Up to 80% off selected items like DVDS, blu-rays, CDs, Books, Clothing and more.

http://www.play.com/HOME/HOME/6-/Campaign.html?campaign=6648&cid=8129533

Oh and free delivery of course.


----------



## NicolaM (9 Mar 2009)

Nice one, thanks

Nicola


----------



## Smashbox (9 Mar 2009)

You're welcome Nicola


----------



## chrisboy (9 Mar 2009)

Have to say, checked out the prices on the mens clothes and there's some serious bargains there!


----------



## gebbel (9 Mar 2009)

Just bought a 8GB USB flash drive for €12.49 incl. delivery!

Thanks Smashin'box!


----------



## Smashbox (10 Mar 2009)

gebbel said:


> Thanks Smashin'box!


 


Seems like a great sale alright, I LOVE the free postage too.


----------



## tallpaul (12 Mar 2009)

gebbel said:


> Just bought a 8GB USB flash drive for €12.49 incl. delivery!
> 
> Thanks Smashin'box!


 
How did you manage that? I thought Play didn't ship gadgets or electronics to Ireland??


----------



## Quest (12 Mar 2009)

Tried purchasing, but will only ship to UK address....


----------



## Caveat (12 Mar 2009)

Nice one Smashbox!

Again.


----------



## Newbie! (12 Mar 2009)

Quest said:


> Tried purchasing, but will only ship to UK address....

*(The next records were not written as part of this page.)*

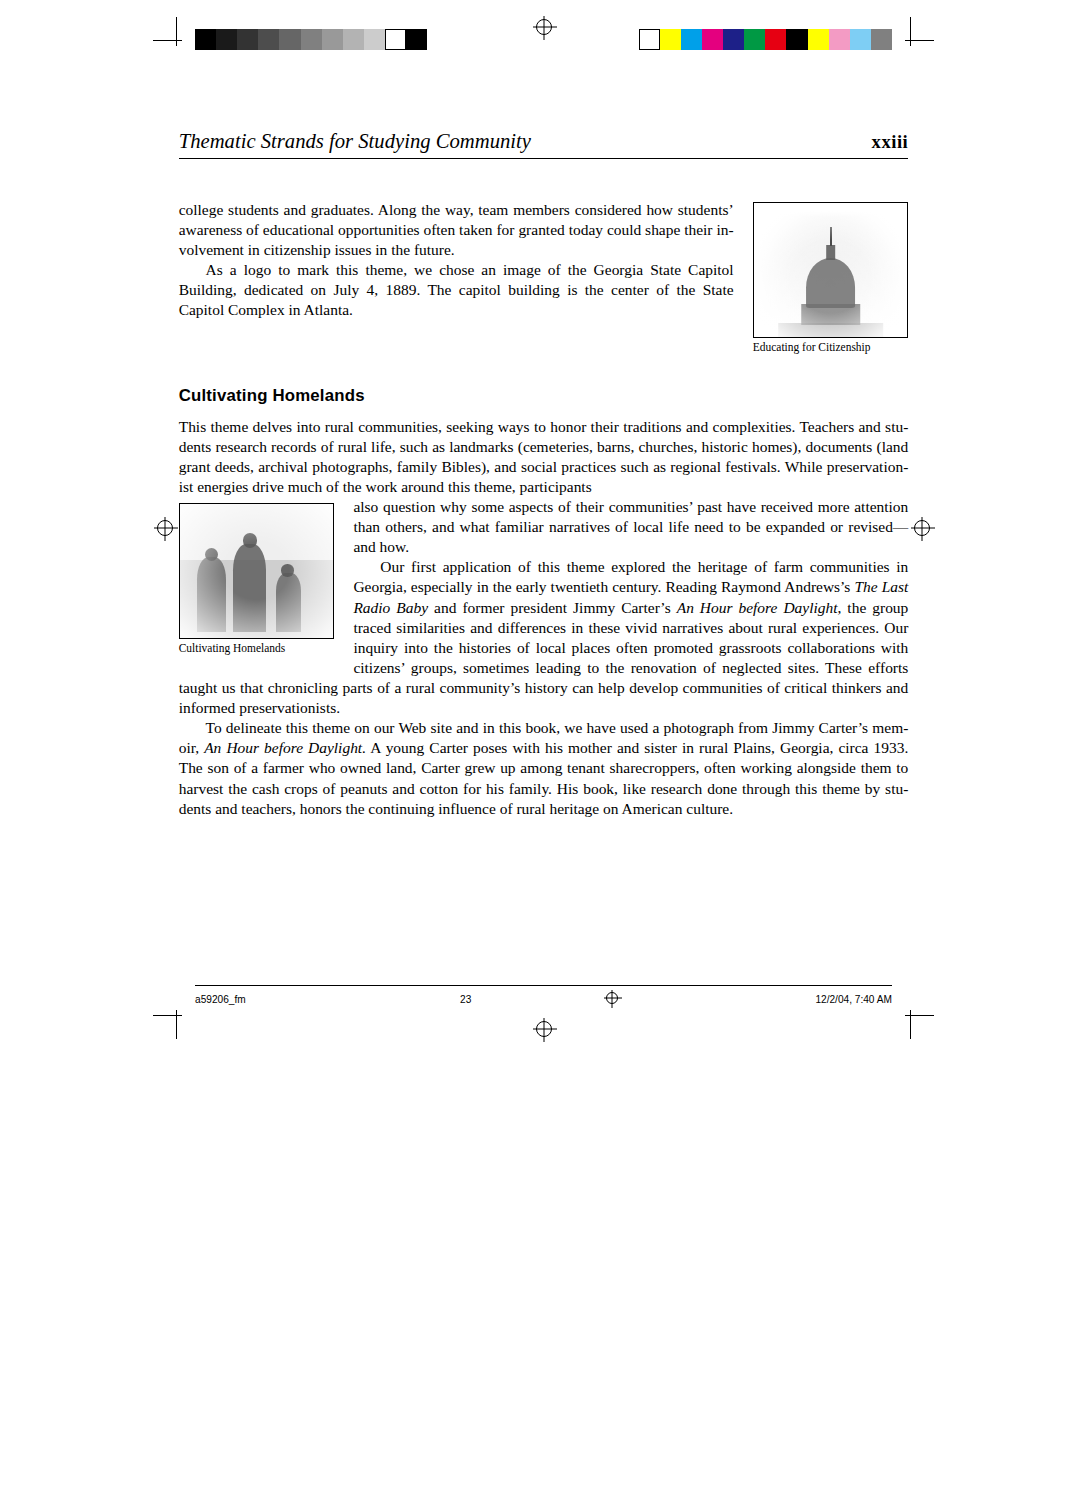Thematic Strands for Studying Community
xxiii
Educating for Citizenship
college students and graduates. Along the way, team members considered how students’ awareness of educational opportunities often taken for granted today could shape their involvement in citizenship issues in the future.
As a logo to mark this theme, we chose an image of the Georgia State Capitol Building, dedicated on July 4, 1889. The capitol building is the center of the State Capitol Complex in Atlanta.
Cultivating Homelands
This theme delves into rural communities, seeking ways to honor their traditions and complexities. Teachers and students research records of rural life, such as landmarks (cemeteries, barns, churches, historic homes), documents (land grant deeds, archival photographs, family Bibles), and social practices such as regional festivals. While preservationist energies drive much of the work around this theme, participants
Cultivating Homelands
also question why some aspects of their communities’ past have received more attention than others, and what familiar narratives of local life need to be expanded or revised—and how.
Our first application of this theme explored the heritage of farm communities in Georgia, especially in the early twentieth century. Reading Raymond Andrews’s The Last Radio Baby and former president Jimmy Carter’s An Hour before Daylight, the group traced similarities and differences in these vivid narratives about rural experiences. Our inquiry into the histories of local places often promoted grassroots collaborations with citizens’ groups, sometimes leading to the renovation of neglected sites. These efforts taught us that chronicling parts of a rural community’s history can help develop communities of critical thinkers and informed preservationists.
To delineate this theme on our Web site and in this book, we have used a photograph from Jimmy Carter’s memoir, An Hour before Daylight. A young Carter poses with his mother and sister in rural Plains, Georgia, circa 1933. The son of a farmer who owned land, Carter grew up among tenant sharecroppers, often working alongside them to harvest the cash crops of peanuts and cotton for his family. His book, like research done through this theme by students and teachers, honors the continuing influence of rural heritage on American culture.
a59206_fm
23
12/2/04, 7:40 AM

Same here...i wanted to buy clothing as well and it wouldnt ship that to Ireland either. Am I missing something?


----------



## Card (12 Mar 2009)

make sure you have euro selected before ordering


----------



## Smashbox (12 Mar 2009)

Caveat said:


> Nice one Smashbox!
> 
> Again.


 


*Items priced in euros can only be delivered to European addresses outside the UK.* 
*Electronic or gadget items can only be delivered to UK addresses.* 

Electronics and gadgets cannot be delivered to Ireland, clothes is fine - make sure you select Euros before checkout.


----------



## gebbel (12 Mar 2009)

Yep sorry guys I had to use my Bro's UK address


----------



## FrCrilly (18 Mar 2009)

Hi All,

Just a pointer. Beware of Plays compulsory Euro exchange rate for non UK customers which can amount to a sizable delivery charge. See below text of a thread I wrote last December. 



> Hi All,
> 
> Just a warning on *Play*.coms free delivery to Ireland. To deliver to Ireland, it's compulsory on the site that you have to buy in Euro's. I calculate *Play*'s compulsory Euro/Sterling rate to be approx 0.71, which is well below the 0.91 that my credit card company recently charged me.
> 
> ...


----------